Japan’s Monetary Balancing Act

Recent inflation has received a much warmer reception in Japan than other developed economies. It now hovers at around 3%, the highest figure since the early 1990s. The Bank of Japan (BoJ) has been locked in a 25-year battle with deflation. Consequently it has not raced to monetary tightening to quell relatively tame figures. But last month, the BoJ started unwinding its most aggressive easing instrument, Yield curve control (YCC). Since 2016, the BoJ has set a hard limit of 1% on 10-year government bonds. Its announcement that this now only constitutes a reference rate sparked investor discussions about a wider policy shift. When will the BoJ abandon negative interest rates?        


In the last week, sentiment has swayed significantly. The yen jumped to a 3-month high against the dollar last Thursday after BoJ governor Kazuo Ueda told the country’s parliament that managing monetary policy “will become even more challenging from the year end and heading into next year”. But hopes of any imminent interest rate rise were dashed soon after by fresh government data showing a sharper than expected third quarter contraction in the Japanese economy. This to and fro reflects the delicate balance policymakers now tread. The country has to pursue monetary policy normalisation while seizing the opportunity for economic recovery. 

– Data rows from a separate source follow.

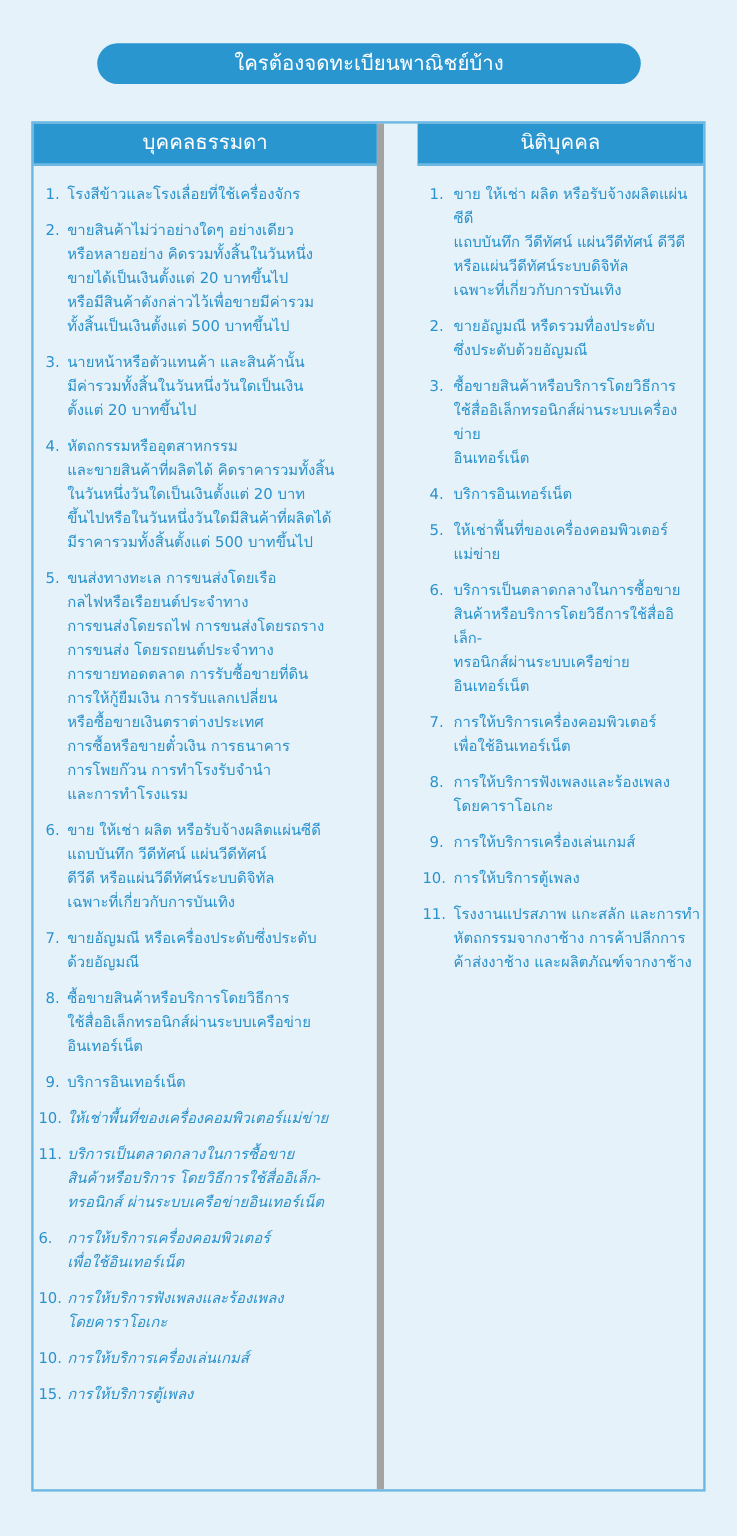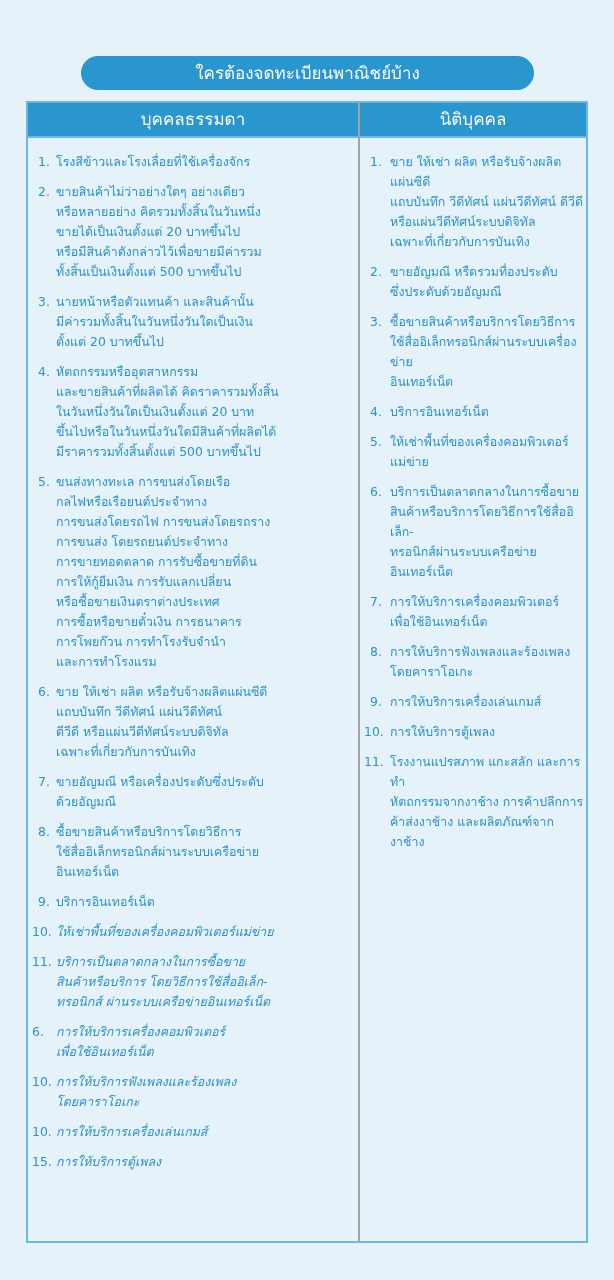--- a/index.html
+++ b/index.html
@@ -8,21 +8,21 @@
       height: 1280px;
       background: #e6f2f9;
       font-family: "DejaVu Sans", "Liberation Sans", sans-serif;
       color: #2a92cd;
       position: relative;
       overflow: hidden;
     }
     .title-pill {
       position: absolute;
       left: 81px;
-      top: 56px;
+      top: 36px;
       width: 453px;
       height: 34px;
       border-radius: 17px;
       background: #2a96d0;
       color: #ffffff;
       font-size: 17px;
       line-height: 34px;
       text-align: center;
     }
     .table {
@@ -33,22 +33,22 @@
       height: 1142px;
       border: 2px solid #6cb8e2;
       box-sizing: border-box;
       display: flex;
     }
     .col {
       position: relative;
       display: flex;
       flex-direction: column;
     }
-    .col-left { width: 332px; border-right: 2px solid #a3a3a3; box-sizing: border-box; }
-    .col-right { flex: 1; }
+    .col-left { width: 292px; border-right: 6px solid #a3a3a3; box-sizing: border-box; }
+    .col-right { flex: 1; padding-left: 28px; }
     .col-header {
       height: 33px;
       background: #2a96d0;
       color: #ffffff;
       font-size: 17px;
       line-height: 33px;
       text-align: center;
       border-bottom: 2px solid #6cb8e2;
     }
     .items {

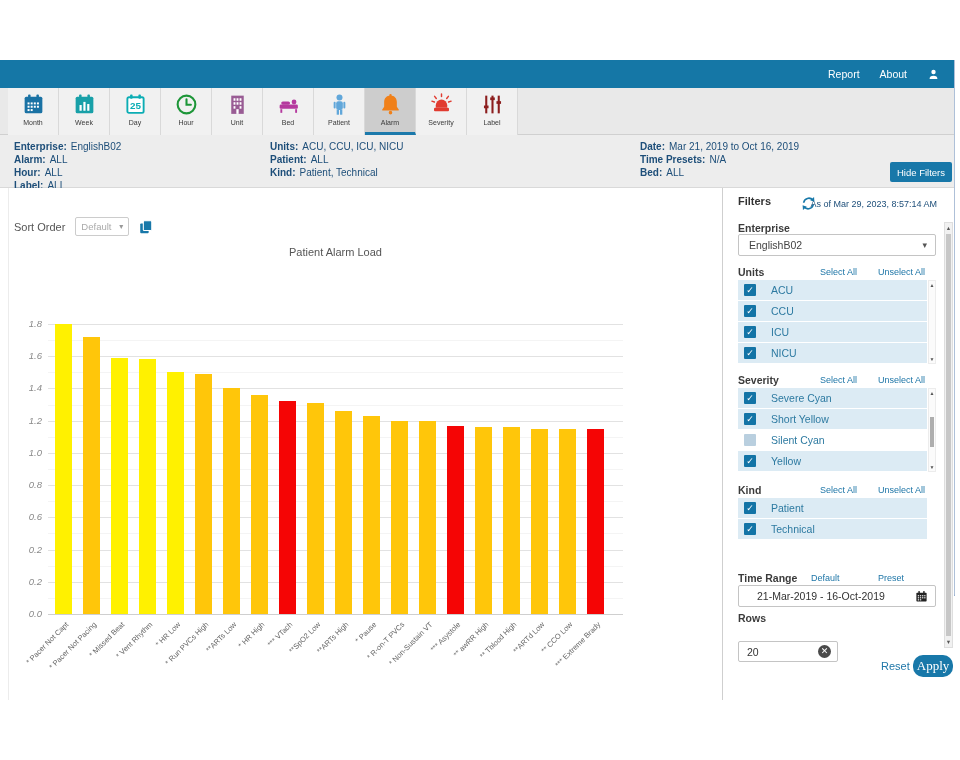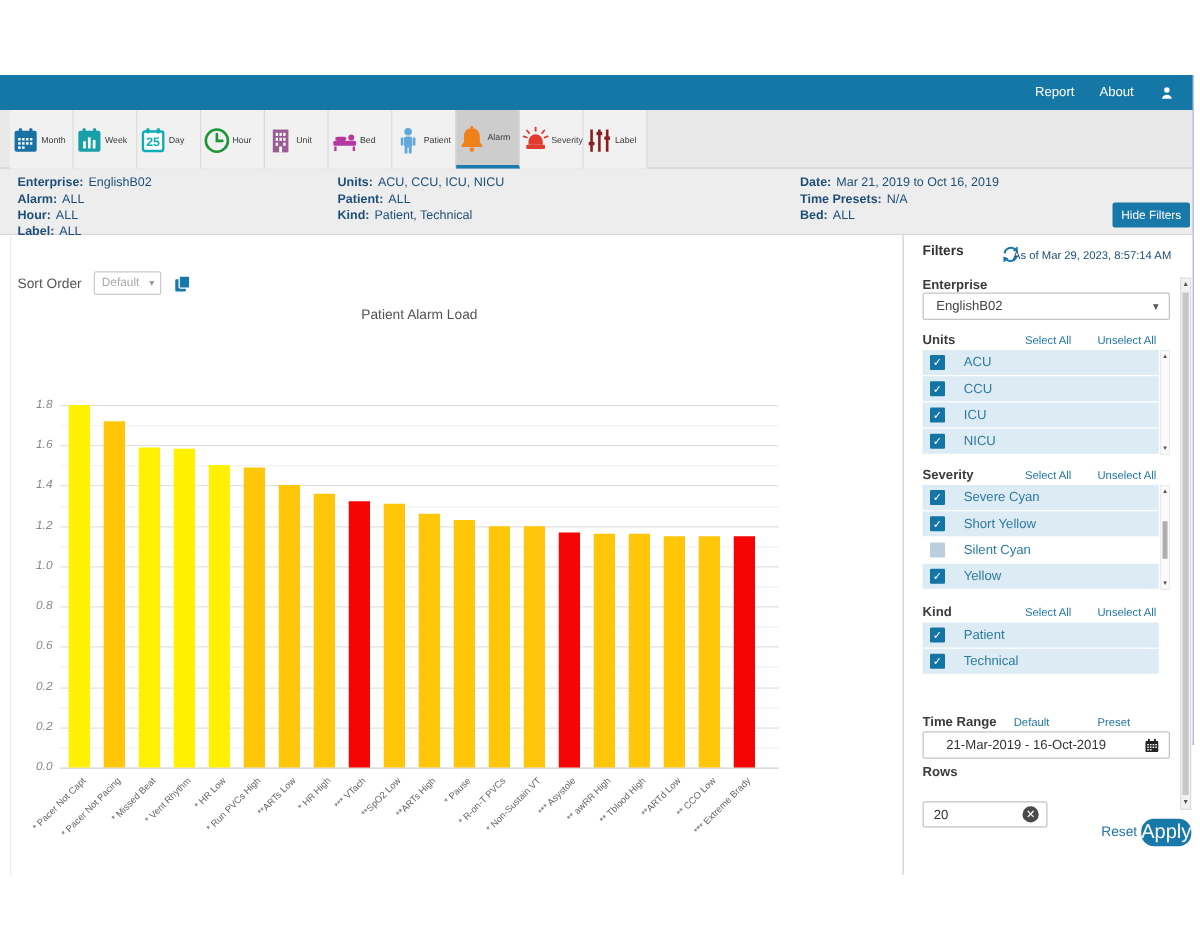--- a/index.html
+++ b/index.html
@@ -1,31 +1,31 @@
 <!DOCTYPE html>
 <html><head>
 <meta charset="utf-8">
 <style>
   * { margin:0; padding:0; box-sizing:border-box; }
   body { font-family:"Liberation Sans","DejaVu Sans",sans-serif; background:#fff; }
   .page { position:relative; width:960px; height:760px; background:#fff; overflow:hidden; }
-  .app { position:absolute; left:0; top:60px; width:955px; height:536px; background:#c4b5fd;
+  .app { position:absolute; left:0; top:60px; width:955px; height:536px; background:#7f1d1d;
          border-right:1px solid #aec0d8; border-bottom:2px solid #8ea9cd;padding-left:24px; }
 
   
   .navbar { position:absolute; left:0; top:0; width:100%; height:28px; background:#1577a6;
             display:flex; align-items:center; justify-content:flex-end; gap:20px; padding-right:14px; }
   .nav-link { color:#fff; font-size:10.5px; cursor:pointer; }
   .nav-user { display:flex; align-items:center; }
 
   
   .toolbar { position:absolute; left:0; top:28px; width:100%; height:47px; background:#e9e9e9;
              border-bottom:1px solid #d0d0d0; display:flex; padding-left:8px; }
   .tb-btn { width:51px; height:47px; background:#f1f1f1; border-right:1px solid #d9d9d9;
-            display:flex; align-items:center; cursor:pointer; }
+            display:flex; flex-direction:column; align-items:center; cursor:pointer; }
   .tb-btn.sel { background:#cdcdcd; border-bottom:3px solid #1b79ab; }
   .tb-ic { height:28px; display:flex; align-items:center; margin-top:2px; }
   .tb-lb { font-size:7px; color:#3a3a3a; margin-top:1px; }
 
   
   .summary { position:absolute; left:0; top:75px; width:100%; height:53px; background:#ededed;
              border-bottom:1px solid #d9d9d9; }
   .sum-col { position:absolute; top:5px; }
   .sum-row { font-size:10px; line-height:13px; color:#1d4e79; white-space:nowrap; }
   .sum-lb { font-weight:bold; margin-right:4px; }
@@ -95,22 +95,22 @@
   .cal-ic { position:absolute; right:7px; top:4px; display:flex; cursor:pointer; }
   .f-rows { position:absolute; left:15px; top:437px; width:100px; height:21px; border:1px solid #c4c4c4;
             border-radius:2px; background:#fff;margin-top:16px; }
   .f-rows input { position:absolute; left:8px; top:0; width:65px; height:19px; border:none;
             font-size:10.5px; color:#333; font-family:inherit; background:transparent; outline:none; }
   .clear-ic { position:absolute; right:6px; top:3px; width:13px; height:13px; border-radius:50%;
               background:#4a4a4a; color:#fff; font-size:9px; line-height:13px; text-align:center;
               cursor:pointer; }
   .f-reset { position:absolute; left:158px; top:472px; font-size:11px; color:#2077a8; cursor:pointer; }
   .f-apply { position:absolute; left:190px; top:467px; width:40px; height:22px; background:#1878a9;
-             color:#fff; font-size:16px; border:none; border-radius:10px; cursor:pointer;
-             font-family:Liberation Sans, sans-serif; }
+             color:#fff; font-size:13px; border:none; border-radius:10px; cursor:pointer;
+             font-family:Liberation Serif, serif; }
   .f-scroll { position:absolute; right:2px; top:34px; width:9px; height:426px; background:#f1f1f1;
               border:1px solid #dedede; }
   .f-scroll .up, .f-scroll .dn { position:absolute; left:0; width:100%; text-align:center;
               font-size:5.5px; color:#555; }
   .f-scroll .up { top:2px; } .f-scroll .dn { bottom:2px; }
   .f-scroll .thumb { position:absolute; left:1px; width:5px; top:11px; height:402px; background:#c7c7c7; }
 </style>
 </head>
 <body>
 

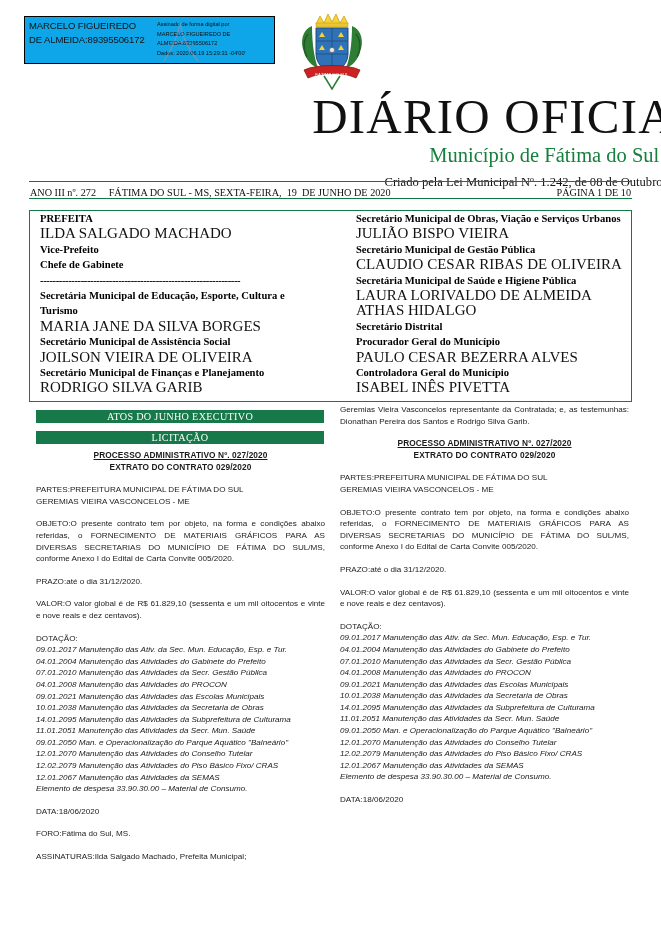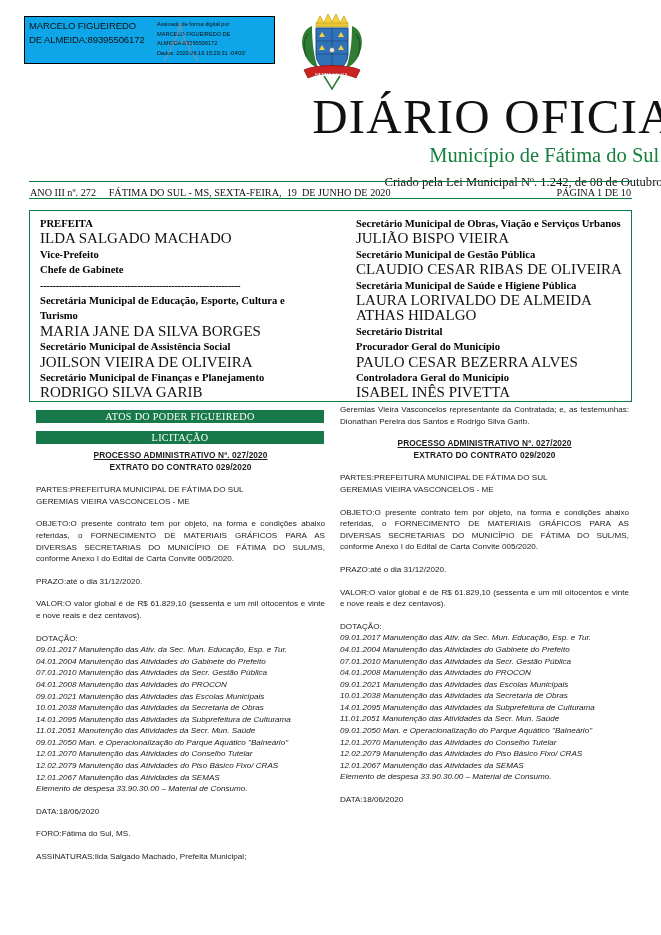--- a/index.html
+++ b/index.html
@@ -128,21 +128,21 @@
   
   .officials {
     position: absolute;
     left: 29px;
     top: 210px;
     width: 603px;
     height: 192px;
     border: 1.4px solid #117a46;
     box-sizing: border-box;
     display: flex;
-    padding: 5px 0 0 0;
+    padding: 0 0 0 0;
     gap: 23px;
   }
   .off-col {
     width: 50%;
     box-sizing: border-box;
     padding: 0 6px 0 10px;
   }
   .off-col.right { padding-left: 14px; }
   .off-role {
     font-family: "Liberation Serif", serif;
@@ -313,21 +313,21 @@
       <div class="off-role">Secretária Municipal de Saúde e Higiene Pública</div>
       <div class="off-name">LAURA LORIVALDO DE ALMEIDA  ATHAS HIDALGO</div>
       <div class="off-role">Secretário Distrital</div>
       <div class="off-role">Procurador Geral do Município</div>
       <div class="off-name">PAULO CESAR BEZERRA ALVES</div>
       <div class="off-role">Controladora Geral do Município</div>
       <div class="off-name">ISABEL INÊS PIVETTA</div>
     </div>
   </div>
 
-  <div class="banner banner-exec">ATOS DO PODER FIGUEIREDO</div>
+  <div class="banner banner-exec">ATOS DO JUNHO EXECUTIVO</div>
   <div class="banner banner-lic">LICITAÇÃO</div>
 
   <div class="col left">
     <div class="art-title">
       <span class="u">PROCESSO ADMINISTRATIVO Nº. 027/2020</span>
     </div>
     <div class="art-title">EXTRATO DO CONTRATO 029/2020</div>
 
     <div class="para nojust">
       <div>PARTES:PREFEITURA MUNICIPAL DE FÁTIMA DO SUL</div>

There have been promising signs that the economy is finally emerging from decades of lethargy. Foreign investment and wages are on the rise. Investors are bullish about an economy that once threatened US economic dominance. Then, in the early 1990s, Japan’s GDP per capita was 81% of the same US figure. Today, it is 64%. After the “lost decade” that precipitated this fall, policymakers fear tightening at the wrong moment. BoJ board member Toyoaki Nakamura has talked of the need to eradicate Japan’s deflationary mindset. “The key is for the economy to keep recovering”, he said earlier this year.  

However, extraordinary measures cannot be used continuously and Japan seeks a return to long-term sustainable growth. Former BoJ board member and economics professor, Sayuri Shirai, describes the challenge as “enormous”. She says Japan must “correct the extreme depreciation of the yen – without causing significant damage to markets, while also committing to a 2% inflation target…Given rising government and corporate debt, a rapid interest rate hike is likely to cause significant stress to the economy.” While the weak yen has provided some benefits for Japan’s export-led economy, these are limited by the international nature of most Japanese production. But a sudden rise in interest rates to levels of its international counterparts will significantly increase borrowing costs for a highly indebted government. BoJ policy must enable a level of growth that makes this debt sustainable. 


The BoJ also wants to shift its massive holdings of government debt. Japanese investors are currently the biggest foreign owners of US Treasuries. The BoJ wants to motivate domestic investment instead. To do so, it will need to make this debt attractive to Japanese institutions. Raising interest rates is an obvious way to do this but it creates problems for government borrowing as outlined above. Also, significant rises may in fact disincentivize what some investors predict will be a “great repatriation” of Japanese investment flows.  

The Economist’s Asia business and finance editor Mike Bird explained why in a recent episode of “Money Talks”. While US Treasuries represent a much higher-yielding asset than Japanese government bonds, the current cost of currency hedging eats into these returns. Japanese investors borrow in USD and are exposed to these higher levels of interest rates. Once these hedging costs are baked in, the overall returns from lower-yielding Japanese bonds often constitutes a sounder investment. Higher Japanese interest rates would mitigate these hedging costs and, at too high a level, make US Treasuries more attractive to Japanese investors. Therefore, as the BoJ tries to offload this debt, it needs to set rates at a level that takes advantage of this phenomenon in its domestic market. 


The BoJ cannot therefore make these decisions in international isolation. Much will depend on the Fed’s policy decisions. In the bond market scenario, further Fed tightening would allow the BoJ to act similarly without jeopardising the advantages of lower interest rates. It would also likely force the BoJ to do so to prop up the struggling yen. Tuesday’s figures showed a rise in US core inflation, highlighting its stubborn nature in the economy. While that has not changed expectations that rate rises there are finished for now, it dampens expectations of cuts early next year.        


Japan’s unique economic challenges will force the BoJ to pursue a bespoke path to economic recovery. Mike Bird points out that “falling interest rates helped to cushion a 30-year buildup of government debt in Japan. But the debt pile is now so large that even very small increases in bond yields and benchmark rates will mean an extensive fiscal squeeze.” Increasing costs of government borrowing are an international issue. But Japan faces the greatest pressure amongst developed economies not to choke resurgent growth in confronting this problem. 

Perhaps with one eye on a 2024 election, Prime Minister Fumio Kishida recently announced a US$113bn stimulus package. It’s uncertain how this loose fiscal policy will square with prospective monetary tightening. For investors, it makes next year’s BoJ decisions all the more opaque. Get these right and those bullish on Japan will be rewarded. Get it wrong and it will not be the first time the BoJ is knocked off course by badly timed tax rises.